Brooklyn Grange starts their farm
By Diane Cardwell
New York Times
May 13, 2010
The stretch of Northern Boulevard near 36th Street in Long Island City, Queens, is about as far from bucolic as it gets: Old industrial buildings loom, traffic whizzes by, car dealerships line the street. Off in the distance, Manhattan’s skyscrapers glitter, the trains rumble, and the closest thing to a meadow is a small patch of plants the Parks Department has named Triangle 37.
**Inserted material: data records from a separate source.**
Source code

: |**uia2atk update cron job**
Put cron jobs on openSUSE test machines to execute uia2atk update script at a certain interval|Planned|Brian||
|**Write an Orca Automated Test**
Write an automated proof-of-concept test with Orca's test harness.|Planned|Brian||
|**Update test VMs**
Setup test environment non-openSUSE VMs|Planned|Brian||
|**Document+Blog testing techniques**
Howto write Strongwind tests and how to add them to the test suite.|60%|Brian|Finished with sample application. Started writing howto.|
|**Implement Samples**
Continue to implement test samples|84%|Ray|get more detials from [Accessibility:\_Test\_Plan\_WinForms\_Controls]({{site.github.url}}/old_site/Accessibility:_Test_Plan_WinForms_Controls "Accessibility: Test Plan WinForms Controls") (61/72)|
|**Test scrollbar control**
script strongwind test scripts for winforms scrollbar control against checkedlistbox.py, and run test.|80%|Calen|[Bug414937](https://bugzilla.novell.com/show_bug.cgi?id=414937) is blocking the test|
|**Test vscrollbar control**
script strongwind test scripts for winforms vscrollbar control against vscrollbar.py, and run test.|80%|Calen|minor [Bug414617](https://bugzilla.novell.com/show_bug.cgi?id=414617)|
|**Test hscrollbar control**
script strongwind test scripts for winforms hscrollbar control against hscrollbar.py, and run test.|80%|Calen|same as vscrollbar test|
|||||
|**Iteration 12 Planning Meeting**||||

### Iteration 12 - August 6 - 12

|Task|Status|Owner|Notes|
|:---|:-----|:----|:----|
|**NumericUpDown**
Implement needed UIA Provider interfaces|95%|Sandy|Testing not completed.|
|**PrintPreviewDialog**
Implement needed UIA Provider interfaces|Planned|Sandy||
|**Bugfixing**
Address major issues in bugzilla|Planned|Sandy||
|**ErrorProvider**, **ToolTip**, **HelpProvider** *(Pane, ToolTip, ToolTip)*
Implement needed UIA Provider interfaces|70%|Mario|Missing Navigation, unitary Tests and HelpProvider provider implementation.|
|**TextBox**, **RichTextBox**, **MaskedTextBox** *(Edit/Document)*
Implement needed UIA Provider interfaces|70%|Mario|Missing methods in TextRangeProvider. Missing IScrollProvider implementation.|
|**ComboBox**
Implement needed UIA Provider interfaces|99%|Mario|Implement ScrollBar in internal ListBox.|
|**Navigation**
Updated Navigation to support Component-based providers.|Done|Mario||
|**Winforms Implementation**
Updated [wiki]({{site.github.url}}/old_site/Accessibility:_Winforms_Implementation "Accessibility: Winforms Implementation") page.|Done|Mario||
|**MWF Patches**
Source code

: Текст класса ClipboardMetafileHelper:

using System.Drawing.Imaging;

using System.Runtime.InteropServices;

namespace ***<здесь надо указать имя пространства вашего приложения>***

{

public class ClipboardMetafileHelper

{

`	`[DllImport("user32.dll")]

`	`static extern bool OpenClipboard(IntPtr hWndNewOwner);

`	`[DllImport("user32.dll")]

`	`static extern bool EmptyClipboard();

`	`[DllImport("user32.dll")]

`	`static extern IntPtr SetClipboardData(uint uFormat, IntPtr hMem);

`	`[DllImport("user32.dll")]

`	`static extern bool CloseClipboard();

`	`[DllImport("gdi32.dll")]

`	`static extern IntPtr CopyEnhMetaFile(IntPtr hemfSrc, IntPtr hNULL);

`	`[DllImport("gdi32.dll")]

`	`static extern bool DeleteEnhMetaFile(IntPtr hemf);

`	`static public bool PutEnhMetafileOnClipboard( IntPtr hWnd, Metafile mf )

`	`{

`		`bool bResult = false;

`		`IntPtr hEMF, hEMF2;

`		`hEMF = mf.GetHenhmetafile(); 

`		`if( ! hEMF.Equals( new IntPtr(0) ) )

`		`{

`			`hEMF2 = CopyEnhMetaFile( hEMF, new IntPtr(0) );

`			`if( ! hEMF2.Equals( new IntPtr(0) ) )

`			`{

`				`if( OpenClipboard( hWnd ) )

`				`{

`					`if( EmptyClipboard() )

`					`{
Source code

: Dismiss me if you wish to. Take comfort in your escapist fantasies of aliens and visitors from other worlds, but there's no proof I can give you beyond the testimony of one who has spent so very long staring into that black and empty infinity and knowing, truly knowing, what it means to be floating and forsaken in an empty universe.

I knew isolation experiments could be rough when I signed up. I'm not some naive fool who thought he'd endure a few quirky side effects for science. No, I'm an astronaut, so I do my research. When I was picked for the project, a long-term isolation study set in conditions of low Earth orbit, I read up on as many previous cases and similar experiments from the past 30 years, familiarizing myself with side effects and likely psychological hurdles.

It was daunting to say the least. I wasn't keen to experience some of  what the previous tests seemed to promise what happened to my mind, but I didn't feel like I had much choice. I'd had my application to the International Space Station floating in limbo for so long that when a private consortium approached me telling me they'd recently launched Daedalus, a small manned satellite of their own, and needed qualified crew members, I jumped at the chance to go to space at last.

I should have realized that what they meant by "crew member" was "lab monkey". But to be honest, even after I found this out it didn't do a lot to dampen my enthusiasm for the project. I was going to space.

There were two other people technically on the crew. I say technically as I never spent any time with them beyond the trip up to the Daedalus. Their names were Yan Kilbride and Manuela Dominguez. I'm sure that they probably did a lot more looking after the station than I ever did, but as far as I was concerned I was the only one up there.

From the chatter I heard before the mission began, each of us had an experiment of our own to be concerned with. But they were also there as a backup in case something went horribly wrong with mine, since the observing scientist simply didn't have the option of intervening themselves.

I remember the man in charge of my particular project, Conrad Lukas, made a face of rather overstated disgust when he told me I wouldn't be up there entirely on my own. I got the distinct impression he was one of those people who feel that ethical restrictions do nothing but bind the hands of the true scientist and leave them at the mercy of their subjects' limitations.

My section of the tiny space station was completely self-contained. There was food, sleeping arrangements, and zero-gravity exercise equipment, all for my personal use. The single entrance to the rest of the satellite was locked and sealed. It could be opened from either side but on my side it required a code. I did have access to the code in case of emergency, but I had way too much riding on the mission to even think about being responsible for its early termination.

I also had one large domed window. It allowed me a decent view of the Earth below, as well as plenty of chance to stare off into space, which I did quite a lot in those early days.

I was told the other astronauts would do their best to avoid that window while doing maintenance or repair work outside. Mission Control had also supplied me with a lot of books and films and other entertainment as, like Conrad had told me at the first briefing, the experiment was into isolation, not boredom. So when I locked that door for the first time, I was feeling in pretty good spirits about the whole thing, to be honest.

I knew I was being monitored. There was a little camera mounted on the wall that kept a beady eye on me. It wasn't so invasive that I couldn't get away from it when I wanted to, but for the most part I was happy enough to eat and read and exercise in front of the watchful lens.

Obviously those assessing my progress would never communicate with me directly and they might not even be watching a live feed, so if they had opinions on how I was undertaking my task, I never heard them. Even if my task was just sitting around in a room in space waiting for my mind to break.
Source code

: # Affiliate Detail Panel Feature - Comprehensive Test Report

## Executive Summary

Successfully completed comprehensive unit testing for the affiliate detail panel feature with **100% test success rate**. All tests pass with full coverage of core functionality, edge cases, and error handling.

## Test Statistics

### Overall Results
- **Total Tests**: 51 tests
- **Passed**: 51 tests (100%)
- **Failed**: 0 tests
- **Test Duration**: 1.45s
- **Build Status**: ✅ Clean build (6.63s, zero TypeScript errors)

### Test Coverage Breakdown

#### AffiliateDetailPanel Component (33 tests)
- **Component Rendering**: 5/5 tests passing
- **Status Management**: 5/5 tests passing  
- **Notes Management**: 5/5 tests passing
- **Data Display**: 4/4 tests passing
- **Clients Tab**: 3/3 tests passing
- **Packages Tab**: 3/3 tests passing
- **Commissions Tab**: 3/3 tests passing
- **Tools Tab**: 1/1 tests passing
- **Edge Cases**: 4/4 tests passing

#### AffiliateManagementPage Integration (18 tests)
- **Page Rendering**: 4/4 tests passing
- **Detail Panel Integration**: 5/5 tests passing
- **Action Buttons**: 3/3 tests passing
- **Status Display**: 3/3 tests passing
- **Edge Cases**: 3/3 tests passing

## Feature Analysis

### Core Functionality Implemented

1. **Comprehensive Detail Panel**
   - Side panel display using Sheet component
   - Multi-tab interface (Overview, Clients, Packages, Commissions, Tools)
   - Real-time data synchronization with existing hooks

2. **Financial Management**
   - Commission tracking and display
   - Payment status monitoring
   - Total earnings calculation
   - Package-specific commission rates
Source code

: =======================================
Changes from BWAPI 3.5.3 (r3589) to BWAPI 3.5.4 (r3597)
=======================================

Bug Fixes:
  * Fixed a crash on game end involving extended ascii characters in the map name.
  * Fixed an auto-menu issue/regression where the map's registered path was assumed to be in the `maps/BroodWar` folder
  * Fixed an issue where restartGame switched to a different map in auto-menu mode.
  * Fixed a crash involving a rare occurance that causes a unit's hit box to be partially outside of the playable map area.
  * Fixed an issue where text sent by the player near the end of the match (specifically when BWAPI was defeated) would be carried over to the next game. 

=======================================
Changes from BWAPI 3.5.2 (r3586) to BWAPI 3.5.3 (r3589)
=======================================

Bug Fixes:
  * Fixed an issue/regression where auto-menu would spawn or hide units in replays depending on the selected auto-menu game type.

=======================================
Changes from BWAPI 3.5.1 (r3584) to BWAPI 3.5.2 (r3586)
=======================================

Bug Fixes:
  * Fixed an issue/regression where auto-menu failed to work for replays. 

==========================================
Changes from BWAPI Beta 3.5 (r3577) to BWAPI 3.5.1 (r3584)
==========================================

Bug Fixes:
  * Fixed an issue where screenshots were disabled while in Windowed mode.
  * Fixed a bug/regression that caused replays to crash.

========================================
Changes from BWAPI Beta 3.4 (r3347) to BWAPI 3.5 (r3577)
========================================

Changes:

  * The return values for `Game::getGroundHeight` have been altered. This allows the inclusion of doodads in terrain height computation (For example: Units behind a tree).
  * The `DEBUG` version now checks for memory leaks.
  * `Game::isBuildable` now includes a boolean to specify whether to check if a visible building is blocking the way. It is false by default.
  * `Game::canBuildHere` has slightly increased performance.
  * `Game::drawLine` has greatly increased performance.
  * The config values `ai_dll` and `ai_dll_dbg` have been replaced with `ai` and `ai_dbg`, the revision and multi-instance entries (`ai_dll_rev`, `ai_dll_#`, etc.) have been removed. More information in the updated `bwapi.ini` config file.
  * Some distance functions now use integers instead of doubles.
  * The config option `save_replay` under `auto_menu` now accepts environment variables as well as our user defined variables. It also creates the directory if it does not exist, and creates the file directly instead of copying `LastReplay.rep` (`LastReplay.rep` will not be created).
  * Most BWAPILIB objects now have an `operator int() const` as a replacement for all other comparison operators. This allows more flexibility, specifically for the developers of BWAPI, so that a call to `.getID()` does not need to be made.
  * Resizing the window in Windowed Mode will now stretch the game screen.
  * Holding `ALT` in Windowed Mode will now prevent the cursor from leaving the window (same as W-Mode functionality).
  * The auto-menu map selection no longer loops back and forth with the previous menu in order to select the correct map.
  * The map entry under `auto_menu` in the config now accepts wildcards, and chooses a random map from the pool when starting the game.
But six stories up, on the roof of one of those old buildings, an ambitious farm began to take shape on Thursday. Called Brooklyn Grange — the group behind it settled on the name before they settled on their borough — it will grow tomatoes, peppers, eggplants and leafy greens amid the air-conditioning units and water tower perched on the 40,000-square foot-roof.
Photo by Nicole Bengiveno.
Rooftop farms have been appearing recently across New York and the nation, but few have the scope of Brooklyn Grange, a for-profit venture started by Ben Flanner, a transplanted Wisconsinite, and the operators of Roberta’s, a popular restaurant that has become something of a farm-to-table clubhouse in Bushwick, Brooklyn.
The group plans to sell its vegetables — selected for their ability to thrive in the sunny, windy conditions of an open city roof — from a stand at the farm, and to a few restaurants.
But any garden is only as good as its dirt — in this case, almost a million pounds of Rooflite Intensive, an engineered soil mix that contains no actual soil. All day, a crane hoisted bag after enormous bag of the medium, each weighing more than a ton, up from the street at 37-18 Northern Boulevard.